[WHAT IS BEING ASKED] Reproduce every one of the following records line for line, with no changes.

[EXTRACTED ENTRIES]
______________________________

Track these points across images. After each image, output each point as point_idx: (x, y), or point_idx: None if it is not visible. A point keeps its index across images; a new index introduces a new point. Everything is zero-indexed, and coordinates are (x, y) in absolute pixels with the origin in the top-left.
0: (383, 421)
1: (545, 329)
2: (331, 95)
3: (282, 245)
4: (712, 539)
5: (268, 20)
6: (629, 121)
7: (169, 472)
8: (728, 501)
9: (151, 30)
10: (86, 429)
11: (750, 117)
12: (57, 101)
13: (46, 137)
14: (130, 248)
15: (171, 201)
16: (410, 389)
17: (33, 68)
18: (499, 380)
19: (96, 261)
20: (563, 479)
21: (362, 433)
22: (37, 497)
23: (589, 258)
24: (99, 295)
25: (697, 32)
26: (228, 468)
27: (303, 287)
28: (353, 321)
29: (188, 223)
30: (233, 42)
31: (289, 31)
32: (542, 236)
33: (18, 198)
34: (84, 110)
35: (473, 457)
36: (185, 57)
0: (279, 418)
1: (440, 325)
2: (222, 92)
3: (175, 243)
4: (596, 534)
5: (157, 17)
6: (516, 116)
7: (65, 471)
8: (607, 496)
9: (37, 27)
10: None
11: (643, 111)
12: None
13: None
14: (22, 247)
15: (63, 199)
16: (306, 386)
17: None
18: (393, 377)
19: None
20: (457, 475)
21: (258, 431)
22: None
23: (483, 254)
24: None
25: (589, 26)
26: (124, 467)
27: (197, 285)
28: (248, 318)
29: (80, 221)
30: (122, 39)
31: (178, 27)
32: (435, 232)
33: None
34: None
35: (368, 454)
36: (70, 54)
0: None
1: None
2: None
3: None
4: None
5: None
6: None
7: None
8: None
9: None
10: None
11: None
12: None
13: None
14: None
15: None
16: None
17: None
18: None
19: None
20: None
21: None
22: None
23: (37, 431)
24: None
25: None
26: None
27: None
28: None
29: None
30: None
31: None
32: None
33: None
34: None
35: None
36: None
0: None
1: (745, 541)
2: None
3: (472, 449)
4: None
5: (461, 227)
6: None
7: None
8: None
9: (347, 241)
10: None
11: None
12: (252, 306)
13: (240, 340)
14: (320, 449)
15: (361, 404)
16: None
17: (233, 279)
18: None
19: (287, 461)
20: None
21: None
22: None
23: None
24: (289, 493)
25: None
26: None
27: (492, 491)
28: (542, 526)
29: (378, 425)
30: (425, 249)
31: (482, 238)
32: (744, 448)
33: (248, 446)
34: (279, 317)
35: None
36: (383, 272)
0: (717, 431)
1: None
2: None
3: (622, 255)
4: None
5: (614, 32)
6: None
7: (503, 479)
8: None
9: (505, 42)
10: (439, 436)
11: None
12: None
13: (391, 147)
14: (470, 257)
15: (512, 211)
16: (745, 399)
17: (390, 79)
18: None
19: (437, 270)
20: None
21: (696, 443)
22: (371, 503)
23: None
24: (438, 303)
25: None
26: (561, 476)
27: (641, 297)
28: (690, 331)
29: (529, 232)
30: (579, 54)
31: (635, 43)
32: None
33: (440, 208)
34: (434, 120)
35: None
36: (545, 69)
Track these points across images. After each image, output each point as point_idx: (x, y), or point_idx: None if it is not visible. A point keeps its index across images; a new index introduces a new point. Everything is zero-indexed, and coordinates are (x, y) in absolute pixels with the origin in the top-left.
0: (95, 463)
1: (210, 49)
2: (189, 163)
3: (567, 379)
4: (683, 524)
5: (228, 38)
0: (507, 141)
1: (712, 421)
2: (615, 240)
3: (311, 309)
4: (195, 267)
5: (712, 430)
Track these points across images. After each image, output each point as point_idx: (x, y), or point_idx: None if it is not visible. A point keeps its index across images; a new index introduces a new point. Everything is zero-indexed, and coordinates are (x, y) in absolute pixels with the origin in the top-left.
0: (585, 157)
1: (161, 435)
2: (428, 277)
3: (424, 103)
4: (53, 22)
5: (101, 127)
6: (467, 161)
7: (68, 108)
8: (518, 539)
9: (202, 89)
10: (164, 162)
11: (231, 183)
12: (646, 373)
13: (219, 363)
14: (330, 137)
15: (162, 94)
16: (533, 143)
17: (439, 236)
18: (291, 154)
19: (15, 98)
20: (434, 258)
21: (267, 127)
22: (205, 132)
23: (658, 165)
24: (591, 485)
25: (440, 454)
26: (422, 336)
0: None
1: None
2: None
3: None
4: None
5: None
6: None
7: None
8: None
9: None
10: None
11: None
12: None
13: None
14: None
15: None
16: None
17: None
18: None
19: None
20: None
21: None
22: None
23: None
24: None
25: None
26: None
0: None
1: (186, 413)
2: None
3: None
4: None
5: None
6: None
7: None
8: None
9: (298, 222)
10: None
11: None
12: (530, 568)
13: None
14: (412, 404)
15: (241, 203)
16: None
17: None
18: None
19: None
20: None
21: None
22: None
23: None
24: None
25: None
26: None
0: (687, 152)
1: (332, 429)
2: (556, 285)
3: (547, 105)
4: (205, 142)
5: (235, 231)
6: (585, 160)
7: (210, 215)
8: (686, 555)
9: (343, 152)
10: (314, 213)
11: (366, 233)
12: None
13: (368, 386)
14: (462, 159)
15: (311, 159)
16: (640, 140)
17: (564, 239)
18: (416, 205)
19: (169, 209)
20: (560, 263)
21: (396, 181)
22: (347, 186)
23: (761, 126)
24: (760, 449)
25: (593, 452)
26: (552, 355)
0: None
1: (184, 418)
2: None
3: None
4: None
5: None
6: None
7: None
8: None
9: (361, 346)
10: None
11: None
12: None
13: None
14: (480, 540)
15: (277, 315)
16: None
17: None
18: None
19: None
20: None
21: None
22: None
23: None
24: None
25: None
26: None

______________________________

[ANSWER TO THE TASK]
Track these points across images. After each image, output each point as point_idx: (x, y), or point_idx: None if it is not visible. A point keeps its index across images; a new index introduces a new point. Everything is zero-indexed, and coordinates are (x, y) in absolute pixels with the origin in the top-left.
0: (383, 421)
1: (545, 329)
2: (331, 95)
3: (282, 245)
4: (712, 539)
5: (268, 20)
6: (629, 121)
7: (169, 472)
8: (728, 501)
9: (151, 30)
10: (86, 429)
11: (750, 117)
12: (57, 101)
13: (46, 137)
14: (130, 248)
15: (171, 201)
16: (410, 389)
17: (33, 68)
18: (499, 380)
19: (96, 261)
20: (563, 479)
21: (362, 433)
22: (37, 497)
23: (589, 258)
24: (99, 295)
25: (697, 32)
26: (228, 468)
27: (303, 287)
28: (353, 321)
29: (188, 223)
30: (233, 42)
31: (289, 31)
32: (542, 236)
33: (18, 198)
34: (84, 110)
35: (473, 457)
36: (185, 57)
0: (279, 418)
1: (440, 325)
2: (222, 92)
3: (175, 243)
4: (596, 534)
5: (157, 17)
6: (516, 116)
7: (65, 471)
8: (607, 496)
9: (37, 27)
10: None
11: (643, 111)
12: None
13: None
14: (22, 247)
15: (63, 199)
16: (306, 386)
17: None
18: (393, 377)
19: None
20: (457, 475)
21: (258, 431)
22: None
23: (483, 254)
24: None
25: (589, 26)
26: (124, 467)
27: (197, 285)
28: (248, 318)
29: (80, 221)
30: (122, 39)
31: (178, 27)
32: (435, 232)
33: None
34: None
35: (368, 454)
36: (70, 54)
0: None
1: None
2: None
3: None
4: None
5: None
6: None
7: None
8: None
9: None
10: None
11: None
12: None
13: None
14: None
15: None
16: None
17: None
18: None
19: None
20: None
21: None
22: None
23: (37, 431)
24: None
25: None
26: None
27: None
28: None
29: None
30: None
31: None
32: None
33: None
34: None
35: None
36: None
0: None
1: (745, 541)
2: None
3: (472, 449)
4: None
5: (461, 227)
6: None
7: None
8: None
9: (347, 241)
10: None
11: None
12: (252, 306)
13: (240, 340)
14: (320, 449)
15: (361, 404)
16: None
17: (233, 279)
18: None
19: (287, 461)
20: None
21: None
22: None
23: None
24: (289, 493)
25: None
26: None
27: (492, 491)
28: (542, 526)
29: (378, 425)
30: (425, 249)
31: (482, 238)
32: (744, 448)
33: (248, 446)
34: (279, 317)
35: None
36: (383, 272)
0: (717, 431)
1: None
2: None
3: (622, 255)
4: None
5: (614, 32)
6: None
7: (503, 479)
8: None
9: (505, 42)
10: (439, 436)
11: None
12: None
13: (391, 147)
14: (470, 257)
15: (512, 211)
16: (745, 399)
17: (390, 79)
18: None
19: (437, 270)
20: None
21: (696, 443)
22: (371, 503)
23: None
24: (438, 303)
25: None
26: (561, 476)
27: (641, 297)
28: (690, 331)
29: (529, 232)
30: (579, 54)
31: (635, 43)
32: None
33: (440, 208)
34: (434, 120)
35: None
36: (545, 69)
Track these points across images. After each image, output each point as point_idx: (x, y), or point_idx: None if it is not visible. A point keeps its index across images; a new index introduces a new point. Everything is zero-indexed, and coordinates are (x, y) in absolute pixels with the origin in the top-left.
0: (95, 463)
1: (210, 49)
2: (189, 163)
3: (567, 379)
4: (683, 524)
5: (228, 38)
0: (507, 141)
1: (712, 421)
2: (615, 240)
3: (311, 309)
4: (195, 267)
5: (712, 430)
Track these points across images. After each image, output each point as point_idx: (x, y), or point_idx: None if it is not visible. A point keeps its index across images; a new index introduces a new point. Everything is zero-indexed, and coordinates are (x, y) in absolute pixels with the origin in the top-left.
0: (585, 157)
1: (161, 435)
2: (428, 277)
3: (424, 103)
4: (53, 22)
5: (101, 127)
6: (467, 161)
7: (68, 108)
8: (518, 539)
9: (202, 89)
10: (164, 162)
11: (231, 183)
12: (646, 373)
13: (219, 363)
14: (330, 137)
15: (162, 94)
16: (533, 143)
17: (439, 236)
18: (291, 154)
19: (15, 98)
20: (434, 258)
21: (267, 127)
22: (205, 132)
23: (658, 165)
24: (591, 485)
25: (440, 454)
26: (422, 336)
0: None
1: None
2: None
3: None
4: None
5: None
6: None
7: None
8: None
9: None
10: None
11: None
12: None
13: None
14: None
15: None
16: None
17: None
18: None
19: None
20: None
21: None
22: None
23: None
24: None
25: None
26: None
0: None
1: (186, 413)
2: None
3: None
4: None
5: None
6: None
7: None
8: None
9: (298, 222)
10: None
11: None
12: (530, 568)
13: None
14: (412, 404)
15: (241, 203)
16: None
17: None
18: None
19: None
20: None
21: None
22: None
23: None
24: None
25: None
26: None
0: (687, 152)
1: (332, 429)
2: (556, 285)
3: (547, 105)
4: (205, 142)
5: (235, 231)
6: (585, 160)
7: (210, 215)
8: (686, 555)
9: (343, 152)
10: (314, 213)
11: (366, 233)
12: None
13: (368, 386)
14: (462, 159)
15: (311, 159)
16: (640, 140)
17: (564, 239)
18: (416, 205)
19: (169, 209)
20: (560, 263)
21: (396, 181)
22: (347, 186)
23: (761, 126)
24: (760, 449)
25: (593, 452)
26: (552, 355)
0: None
1: (184, 418)
2: None
3: None
4: None
5: None
6: None
7: None
8: None
9: (361, 346)
10: None
11: None
12: None
13: None
14: (480, 540)
15: (277, 315)
16: None
17: None
18: None
19: None
20: None
21: None
22: None
23: None
24: None
25: None
26: None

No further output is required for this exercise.